Cleo Manhas: No pior ano da pandemia, que foi em 2021, não houve nenhum aporte diferenciado para a melhoria da infraestrutura das escolas. Nós percebemos que as escolas receberam, no máximo, torneiras nas entradas e tapetes sanitizantes, que não adianta nada, porque as salas de aulas continuaram lotadas e com ventilação ruim. A ação que tinha para a melhoria da infraestrutura das escolas, no orçamento federal, também caiu significativamente. E podiam sim aportar novos recursos para educação, como fizeram na saúde e outras áreas prioritárias, mas não foi isso que aconteceu. Todo corpo docente e discente tiveram que migrar para as plataformas digitais, sem apoio extra, e os/as professores/as, muitas vezes, tiveram que bancar do seu próprio bolso recursos para internet, equipamentos e ainda lidar com dificuldade de manejo desses equipamentos.
CNTE: Sobre o Fundo Nacional de Desenvolvimento da Educação (FNDE), em 2021 foram gastos cerca de R$ 6,4 bilhões a menos do que o recurso disponível. Qual é o impacto desse corte?
Cleo Manhas: Quando há cortes no FNDE, que financia programas como Dinheiro Direto na Escola, que era um dos únicos recursos que a escola estava tendo para melhorar sua infraestrutura, o programa Nacional de Transporte Escolar, de Alimentação Escolar, do Livro Didático, entre outros programas super importantes, há um corte generalizado na educação básica de todos os estados. O Congresso Nacional propôs na Lei de Diretrizes Orçamentárias (LDO) um reajuste real para o PNAE, que é o Programa Nacional de Alimentação Escolar e o governo federal vetou. Há muito tempo que o recurso é o mesmo, e com os alimentos aumentando significativamente, os números de pessoas com insegurança alimentar e fome só aumentam.
CNTE: Quais são as expectativas e a responsabilidade de um novo governo, que pode vir pela frente, na questão da educação?
Cleo Manhas: A expectativa é que ele seja novo mesmo, que a gente consiga tirar essa aberração do poder e que a gente retome políticas de educação, de ampliação do financiamento, de melhoria na infraestrutura, que a gente considere o Custo Aluno-Qualidade para o cálculo do financiamento e para os insumos necessários para as escolas e universidades receberem seus alunos e todas as etapas de ensino, desde educação infantil até o ensino superior. E nós esperamos que haja prioridade pelo direito à educação e a construção de uma educação de qualidade para todas, todos e todes.

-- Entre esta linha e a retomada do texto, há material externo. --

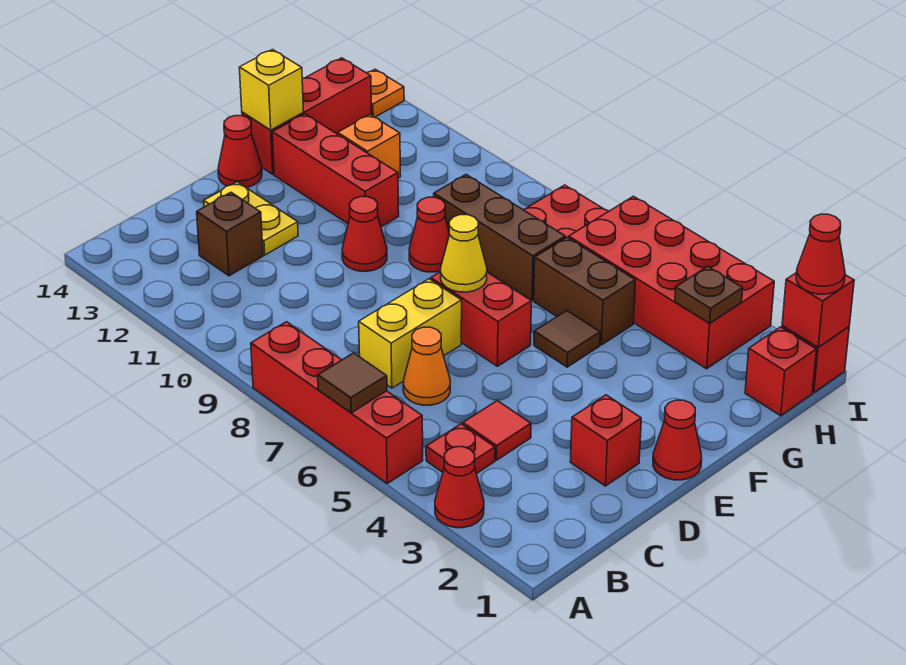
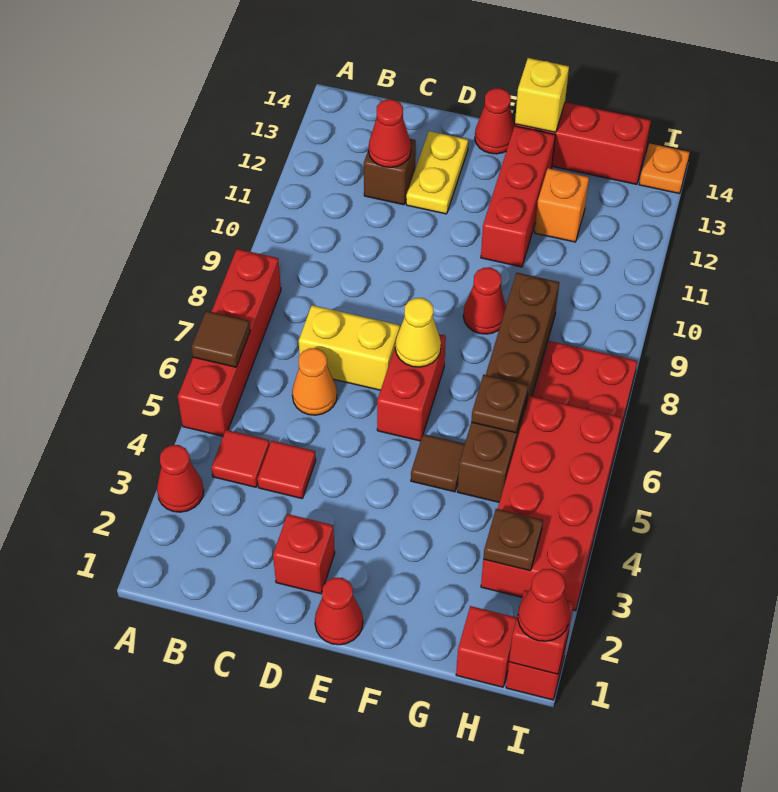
red plate B4 level 1 -> red tile B4 level 1
red cone E10 level 1 -> red cone C12 level 2
none -> brown plate G6 level 2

CNTE: Quais os desafios das trabalhadoras e dos trabalhadores da Educação para os próximos anos?
Cleo Manhas: O desafio dos trabalhadores e das trabalhadoras da educação é gigante, porque houve um retrocesso muito grande durante os dois anos da pandemia e o desmantelamento do orçamento da educação nos anos do governo Bolsonaro. Foram cortes significativos no orçamento para todas as etapas de ensino, especialmente no ensino superior. No estudo que o Inesc fez, a gente demonstra que as universidades foram perdendo recursos ano a ano e isso pesa muito nos ombros do corpo docente, até porque são os professores e as professoras que estão na linha de frente, enfrentando todas as dificuldades e recebendo todo feedback dos estudantes. O desafio é muito grande e a gente precisa ficar de olho e fazer o controle social acerca do que vem por aí.